Enjoyment of the Job: Use these examples for setting employee performance goals. Help your employees master this skill with 5 fresh ideas that drive change.

Enjoyment of the Job is the ability to enjoy what you do rather than enjoying what you earn from it.

Enjoyment of the Job: Set Goals for your Employees. Here are some examples:

  • Take new projects or classes that will help grow one's skills and help find happiness in one's job
  • Look for opportunities to change up one's routine at work in order to keep things fresh and feel more fun
  • Identify what one likes about own job and start focusing on those positive aspects in order to start enjoying own job
  • Concentrate on and take care of the task at hand before it gets into a possible procrastination list
  • Make new friends at work every day and try to develop good working relationships with people that one works with most often
  • Be punctual at work and learn to ask for a sick leave only when it is absolutely necessary
  • Look at the bigger picture and stop focusing on minor issues at work such as making a mistake
  • Plan one's own time and create a to-do list that will help one prioritize and meet work deadlines
  • Stop gossiping and minimize one's time with people that one does not resonate with in order to create a pleasant working environment
  • Develop simple daily rituals to add to one's workday; have something to look forward to doing every day in order to improve one's feelings about own job

Enjoyment of the Job: Improve and master this core skill with these ideas

  • Create a positive working environment - Work satisfaction starts with the workplace provided.

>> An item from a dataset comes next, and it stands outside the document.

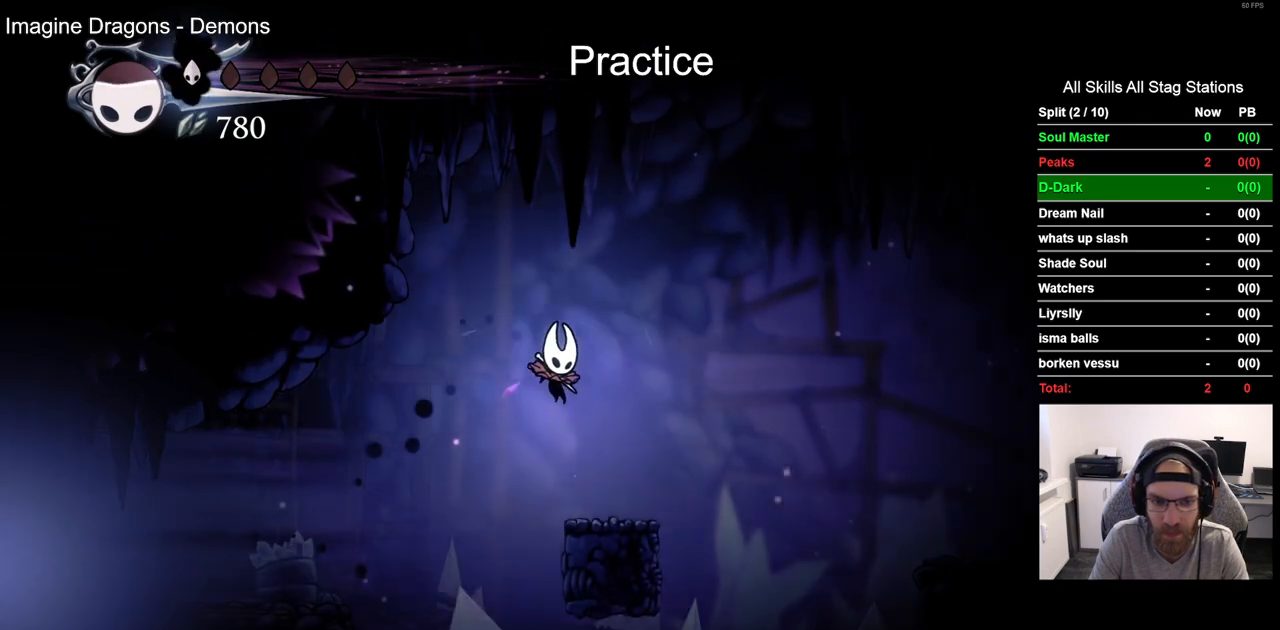
{"dt_ms": 500, "buttons": ["DPAD_RIGHT"], "left_stick": "center", "right_stick": "center", "events": [[217, "R2", "down"], [467, "R2", "up"]]}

A motivating work environment requires going over and beyond the call of duty to provide for the needs of the worker without fail.
  • Recognize and reward - Personal recognition is a powerful tool in building your employee's morale. A personal note, a pat on the back from colleagues or supervisors works miracles. Small, informal celebrations are more efficient than once a year formal event. Celebrating these small achievements as they come is a great way to motivate workers.
  • Practice Gratitude - Finding little things in your workplace that makes you happy can go along way in helping you cope. Though it's not always easy, start your every day by listing down at least five things that make you happy and work on being thankful.
  • Be a mentor - Find a new employee or trainee and volunteer to take them under your counsel. Remember how it felt when you joined the company and somebody offered to mentor you. Make it a project that you mentor newbies raising them into great team members. Teach them all the tricks you have learned over the many years you have worked and help them grow in the corporate ladder and rise in the company. Watching, the trainees, improve and grow daily will make you proud of the good work.
  • New Challenges - Looking for new challenges will keep you from becoming bored and dull. When you are new on the job, it was hard to get bored because there were many skills to master and much more to learn daily. A feeling of complacent tends to settle when nothing new happens building a dull environment. When such moments set in, give yourself a new challenge in your job, volunteer to learn new skills or job rating, take a task that is not even in your job description or gets involved in a new work. The bottom line is looking for something to do that will cheer you up and eliminate the bored feelings that tend to settle with time.